The Mobile World Congress is what sets the agenda for how mobile devices and related technologies evolve during the rest of the year. Here is a wrap of what we thought were the strongest trends in smartphones and beyond.
4G+ & 5G
When Xiaomi launched its Mi 5 one the sidelines of MWC, vice-president Hugo Barra made sure he underlined that this was a 4G+ device, or LTE advanced as it is called in some other parts of the world. 4G+ has the ability to combine bands to offer speeds of up to 600mbps as in the case of the Mi 5.
There is also a lot of talk now about 5G or the next generation, with prototypes expected as early as 2018, with full roll-out in 2020. The big difference here is that 5G will use all spectrum types and bands. The trend is being driven by chipmakers like Qualcomm and Intel, who are convinced there is no other way to manage and connect the billions of smart devices and the entire Internet of Things across the world.
This is certainly the year in which virtual reality is going mass, what else could explain the hundreds of people walking around like zombies with their heads inside VR headsets from different manufacturers.
While most seem to agree that mobile devices are the main consumption devices for VR at the moment, this is expected to change as products like the HTC Vive and Oculus Rift become more mainstream. But the mobile will continue as the most popular device to create VR content, even though companies like Nokia are working on professional 360-degree cameras like the Ozo.
The fact that this heavy duty content will be streamed to consumers is one of the reasons why there is an immediate need to improve data pipelines. Also, processors like the Qualcomm Snapdragon 820 have been built to make virtual reality as smooth as possible on the smartphones.
Faster battery charging
The battery life continues to be the biggest pain point for smartphone users. So this year the push seems to be towards making them charge faster than making them larger. Chinese smartphone major Oppo showcased the latest Super VooC charging technology, which is able to charge a 2500mAh battery in just about 15 minutes. While all stakeholders seem to be working on some sort of fast charging protocol, this seems to be the best at the moment. We can expect similar fast charging capabilities in most mid and high-range phones launched this year.
Smartphone makers seem to have finally grown out of their fetish for mega pixels and seem to be focusing on improving the actual image quality.

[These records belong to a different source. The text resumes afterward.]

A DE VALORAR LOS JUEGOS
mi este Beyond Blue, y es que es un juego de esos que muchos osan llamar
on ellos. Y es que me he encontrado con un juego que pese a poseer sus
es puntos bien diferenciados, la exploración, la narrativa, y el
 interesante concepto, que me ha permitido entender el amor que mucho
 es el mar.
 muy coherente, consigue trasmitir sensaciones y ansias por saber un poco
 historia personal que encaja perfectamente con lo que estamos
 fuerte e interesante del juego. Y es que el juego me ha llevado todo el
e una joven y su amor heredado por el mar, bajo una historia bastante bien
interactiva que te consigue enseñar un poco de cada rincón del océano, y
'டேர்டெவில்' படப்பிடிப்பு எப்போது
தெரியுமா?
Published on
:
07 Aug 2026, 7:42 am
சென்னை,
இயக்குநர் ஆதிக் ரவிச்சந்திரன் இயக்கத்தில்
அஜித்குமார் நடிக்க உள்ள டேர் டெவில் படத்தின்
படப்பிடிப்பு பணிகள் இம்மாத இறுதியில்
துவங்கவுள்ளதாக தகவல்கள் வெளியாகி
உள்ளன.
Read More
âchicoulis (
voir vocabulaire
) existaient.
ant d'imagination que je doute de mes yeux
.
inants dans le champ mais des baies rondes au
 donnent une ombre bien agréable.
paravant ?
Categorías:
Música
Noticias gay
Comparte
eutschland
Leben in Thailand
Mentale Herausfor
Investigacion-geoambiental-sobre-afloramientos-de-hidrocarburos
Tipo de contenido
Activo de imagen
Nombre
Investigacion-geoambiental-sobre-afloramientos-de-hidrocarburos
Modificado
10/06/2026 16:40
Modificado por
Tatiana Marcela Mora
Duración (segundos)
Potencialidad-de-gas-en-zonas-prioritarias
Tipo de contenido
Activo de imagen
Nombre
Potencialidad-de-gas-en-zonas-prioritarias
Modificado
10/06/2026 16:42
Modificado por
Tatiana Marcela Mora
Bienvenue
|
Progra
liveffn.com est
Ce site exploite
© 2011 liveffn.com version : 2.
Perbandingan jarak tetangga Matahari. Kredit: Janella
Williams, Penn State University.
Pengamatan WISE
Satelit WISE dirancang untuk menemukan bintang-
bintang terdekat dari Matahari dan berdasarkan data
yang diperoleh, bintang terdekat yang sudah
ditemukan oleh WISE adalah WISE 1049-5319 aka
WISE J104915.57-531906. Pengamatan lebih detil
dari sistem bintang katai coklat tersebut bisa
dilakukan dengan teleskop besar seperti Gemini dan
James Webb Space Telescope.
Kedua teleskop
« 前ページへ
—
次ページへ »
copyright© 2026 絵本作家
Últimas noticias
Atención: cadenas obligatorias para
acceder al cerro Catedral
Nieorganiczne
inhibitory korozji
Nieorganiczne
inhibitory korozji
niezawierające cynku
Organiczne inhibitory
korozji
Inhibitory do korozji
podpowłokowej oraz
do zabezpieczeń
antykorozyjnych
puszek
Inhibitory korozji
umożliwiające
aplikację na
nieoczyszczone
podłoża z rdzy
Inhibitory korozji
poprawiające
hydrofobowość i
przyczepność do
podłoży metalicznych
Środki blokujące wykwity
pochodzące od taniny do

Oppo again said it was testing SmartSensor image stabilisation, the first time stabilisation has been done on a smartphone camera sensor and not the lens. They intend to offer three axis stabilisation for the sensor, while most camera now offer two axis stabilisation on their lenses.
Meanwhile, the Mi 5 will be the first smartphone to offer four-axis image stabilisation on the lenses. All this means, cameras will be able to handle shake and low light much better this year than before.
Internet of Everything
When we talk about Smart Cities in India, we end up forgetting that this will be led by devices that are connected. While the idea is to make everything from bulbs to roads embedded with sensors that send out data, the smart aspect will be in using this data intelligently. At the Qualcomm booth was a great, practical, example from New York.
The big apple now has a LinkNYC project that is converting its existing phone booths into points with free wi-fi and local calls. They will be self financed thanks to the use of the space to display ads. Then there are smart garbage cans that send a signal once they are full, this way you don’t need to waste resources collecting garbage from these dumpsters everyday.